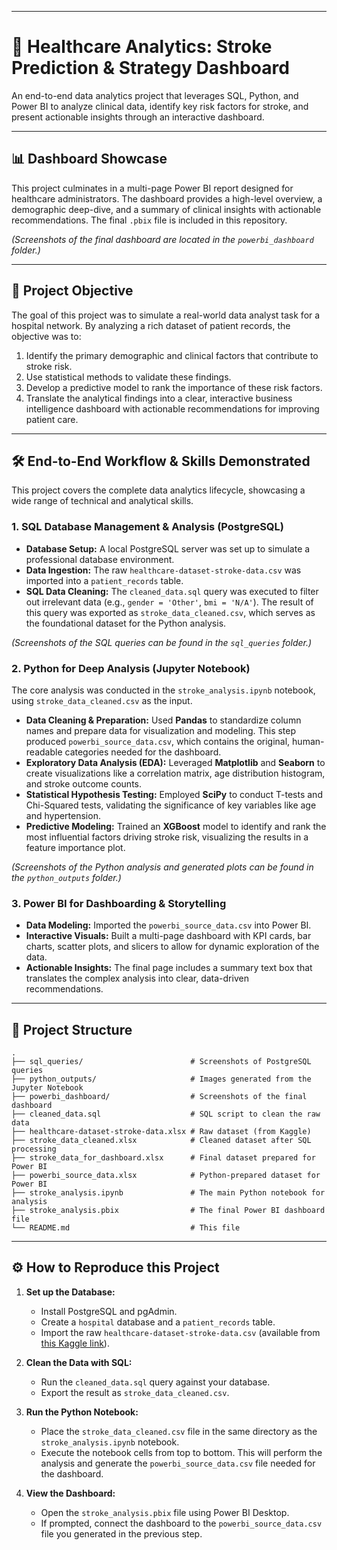 
-----

# 🏥 Healthcare Analytics: Stroke Prediction & Strategy Dashboard

An end-to-end data analytics project that leverages SQL, Python, and Power BI to analyze clinical data, identify key risk factors for stroke, and present actionable insights through an interactive dashboard.

-----

## 📊 Dashboard Showcase

This project culminates in a multi-page Power BI report designed for healthcare administrators. The dashboard provides a high-level overview, a demographic deep-dive, and a summary of clinical insights with actionable recommendations. The final `.pbix` file is included in this repository.

*(Screenshots of the final dashboard are located in the `powerbi_dashboard` folder.)*

-----

## 🎯 Project Objective

The goal of this project was to simulate a real-world data analyst task for a hospital network. By analyzing a rich dataset of patient records, the objective was to:

1.  Identify the primary demographic and clinical factors that contribute to stroke risk.
2.  Use statistical methods to validate these findings.
3.  Develop a predictive model to rank the importance of these risk factors.
4.  Translate the analytical findings into a clear, interactive business intelligence dashboard with actionable recommendations for improving patient care.

-----

## 🛠️ End-to-End Workflow & Skills Demonstrated

This project covers the complete data analytics lifecycle, showcasing a wide range of technical and analytical skills.

### 1\. SQL Database Management & Analysis (PostgreSQL)

  - **Database Setup:** A local PostgreSQL server was set up to simulate a professional database environment.
  - **Data Ingestion:** The raw `healthcare-dataset-stroke-data.csv` was imported into a `patient_records` table.
  - **SQL Data Cleaning:** The `cleaned_data.sql` query was executed to filter out irrelevant data (e.g., `gender = 'Other'`, `bmi = 'N/A'`). The result of this query was exported as `stroke_data_cleaned.csv`, which serves as the foundational dataset for the Python analysis.

*(Screenshots of the SQL queries can be found in the `sql_queries` folder.)*

### 2\. Python for Deep Analysis (Jupyter Notebook)

The core analysis was conducted in the `stroke_analysis.ipynb` notebook, using `stroke_data_cleaned.csv` as the input.

  - **Data Cleaning & Preparation:** Used **Pandas** to standardize column names and prepare data for visualization and modeling. This step produced `powerbi_source_data.csv`, which contains the original, human-readable categories needed for the dashboard.
  - **Exploratory Data Analysis (EDA):** Leveraged **Matplotlib** and **Seaborn** to create visualizations like a correlation matrix, age distribution histogram, and stroke outcome counts.
  - **Statistical Hypothesis Testing:** Employed **SciPy** to conduct T-tests and Chi-Squared tests, validating the significance of key variables like age and hypertension.
  - **Predictive Modeling:** Trained an **XGBoost** model to identify and rank the most influential factors driving stroke risk, visualizing the results in a feature importance plot.

*(Screenshots of the Python analysis and generated plots can be found in the `python_outputs` folder.)*

### 3\. Power BI for Dashboarding & Storytelling

  - **Data Modeling:** Imported the `powerbi_source_data.csv` into Power BI.
  - **Interactive Visuals:** Built a multi-page dashboard with KPI cards, bar charts, scatter plots, and slicers to allow for dynamic exploration of the data.
  - **Actionable Insights:** The final page includes a summary text box that translates the complex analysis into clear, data-driven recommendations.

-----

## 📂 Project Structure

```
.
├── sql_queries/                        # Screenshots of PostgreSQL queries
├── python_outputs/                     # Images generated from the Jupyter Notebook
├── powerbi_dashboard/                  # Screenshots of the final dashboard
├── cleaned_data.sql                    # SQL script to clean the raw data
├── healthcare-dataset-stroke-data.xlsx # Raw dataset (from Kaggle)
├── stroke_data_cleaned.xlsx            # Cleaned dataset after SQL processing
├── stroke_data_for_dashboard.xlsx      # Final dataset prepared for Power BI
├── powerbi_source_data.xlsx            # Python-prepared dataset for Power BI
├── stroke_analysis.ipynb               # The main Python notebook for analysis
├── stroke_analysis.pbix                # The final Power BI dashboard file
└── README.md                           # This file
```

-----

## ⚙️ How to Reproduce this Project

1.  **Set up the Database:**

      * Install PostgreSQL and pgAdmin.
      * Create a `hospital` database and a `patient_records` table.
      * Import the raw `healthcare-dataset-stroke-data.csv` (available from [this Kaggle link](https://www.kaggle.com/datasets/fedesoriano/stroke-prediction-dataset)).

2.  **Clean the Data with SQL:**

      * Run the `cleaned_data.sql` query against your database.
      * Export the result as `stroke_data_cleaned.csv`.

3.  **Run the Python Notebook:**

      * Place the `stroke_data_cleaned.csv` file in the same directory as the `stroke_analysis.ipynb` notebook.
      * Execute the notebook cells from top to bottom. This will perform the analysis and generate the `powerbi_source_data.csv` file needed for the dashboard.

4.  **View the Dashboard:**

      * Open the `stroke_analysis.pbix` file using Power BI Desktop.
      * If prompted, connect the dashboard to the `powerbi_source_data.csv` file you generated in the previous step.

○ ○ ○ ○

> Work task: The pictures are not part of the copy. Retype everything else in the entries exactly.

> Reply:
-----

# 🏥 Healthcare Analytics: Stroke Prediction & Strategy Dashboard

An end-to-end data analytics project that leverages SQL, Python, and Power BI to analyze clinical data, identify key risk factors for stroke, and present actionable insights through an interactive dashboard.

-----

## 📊 Dashboard Showcase

This project culminates in a multi-page Power BI report designed for healthcare administrators. The dashboard provides a high-level overview, a demographic deep-dive, and a summary of clinical insights with actionable recommendations. The final `.pbix` file is included in this repository.

*(Screenshots of the final dashboard are located in the `powerbi_dashboard` folder.)*

-----

## 🎯 Project Objective

The goal of this project was to simulate a real-world data analyst task for a hospital network. By analyzing a rich dataset of patient records, the objective was to:

1.  Identify the primary demographic and clinical factors that contribute to stroke risk.
2.  Use statistical methods to validate these findings.
3.  Develop a predictive model to rank the importance of these risk factors.
4.  Translate the analytical findings into a clear, interactive business intelligence dashboard with actionable recommendations for improving patient care.

-----

## 🛠️ End-to-End Workflow & Skills Demonstrated

This project covers the complete data analytics lifecycle, showcasing a wide range of technical and analytical skills.

### 1\. SQL Database Management & Analysis (PostgreSQL)

  - **Database Setup:** A local PostgreSQL server was set up to simulate a professional database environment.
  - **Data Ingestion:** The raw `healthcare-dataset-stroke-data.csv` was imported into a `patient_records` table.
  - **SQL Data Cleaning:** The `cleaned_data.sql` query was executed to filter out irrelevant data (e.g., `gender = 'Other'`, `bmi = 'N/A'`). The result of this query was exported as `stroke_data_cleaned.csv`, which serves as the foundational dataset for the Python analysis.

*(Screenshots of the SQL queries can be found in the `sql_queries` folder.)*

### 2\. Python for Deep Analysis (Jupyter Notebook)

The core analysis was conducted in the `stroke_analysis.ipynb` notebook, using `stroke_data_cleaned.csv` as the input.

  - **Data Cleaning & Preparation:** Used **Pandas** to standardize column names and prepare data for visualization and modeling. This step produced `powerbi_source_data.csv`, which contains the original, human-readable categories needed for the dashboard.
  - **Exploratory Data Analysis (EDA):** Leveraged **Matplotlib** and **Seaborn** to create visualizations like a correlation matrix, age distribution histogram, and stroke outcome counts.
  - **Statistical Hypothesis Testing:** Employed **SciPy** to conduct T-tests and Chi-Squared tests, validating the significance of key variables like age and hypertension.
  - **Predictive Modeling:** Trained an **XGBoost** model to identify and rank the most influential factors driving stroke risk, visualizing the results in a feature importance plot.

*(Screenshots of the Python analysis and generated plots can be found in the `python_outputs` folder.)*

### 3\. Power BI for Dashboarding & Storytelling

  - **Data Modeling:** Imported the `powerbi_source_data.csv` into Power BI.
  - **Interactive Visuals:** Built a multi-page dashboard with KPI cards, bar charts, scatter plots, and slicers to allow for dynamic exploration of the data.
  - **Actionable Insights:** The final page includes a summary text box that translates the complex analysis into clear, data-driven recommendations.

-----

## 📂 Project Structure

```
.
├── sql_queries/                        # Screenshots of PostgreSQL queries
├── python_outputs/                     # Images generated from the Jupyter Notebook
├── powerbi_dashboard/                  # Screenshots of the final dashboard
├── cleaned_data.sql                    # SQL script to clean the raw data
├── healthcare-dataset-stroke-data.xlsx # Raw dataset (from Kaggle)
├── stroke_data_cleaned.xlsx            # Cleaned dataset after SQL processing
├── stroke_data_for_dashboard.xlsx      # Final dataset prepared for Power BI
├── powerbi_source_data.xlsx            # Python-prepared dataset for Power BI
├── stroke_analysis.ipynb               # The main Python notebook for analysis
├── stroke_analysis.pbix                # The final Power BI dashboard file
└── README.md                           # This file
```

-----

## ⚙️ How to Reproduce this Project

1.  **Set up the Database:**

      * Install PostgreSQL and pgAdmin.
      * Create a `hospital` database and a `patient_records` table.
      * Import the raw `healthcare-dataset-stroke-data.csv` (available from [this Kaggle link](https://www.kaggle.com/datasets/fedesoriano/stroke-prediction-dataset)).

2.  **Clean the Data with SQL:**

      * Run the `cleaned_data.sql` query against your database.
      * Export the result as `stroke_data_cleaned.csv`.

3.  **Run the Python Notebook:**

      * Place the `stroke_data_cleaned.csv` file in the same directory as the `stroke_analysis.ipynb` notebook.
      * Execute the notebook cells from top to bottom. This will perform the analysis and generate the `powerbi_source_data.csv` file needed for the dashboard.

4.  **View the Dashboard:**

      * Open the `stroke_analysis.pbix` file using Power BI Desktop.
      * If prompted, connect the dashboard to the `powerbi_source_data.csv` file you generated in the previous step.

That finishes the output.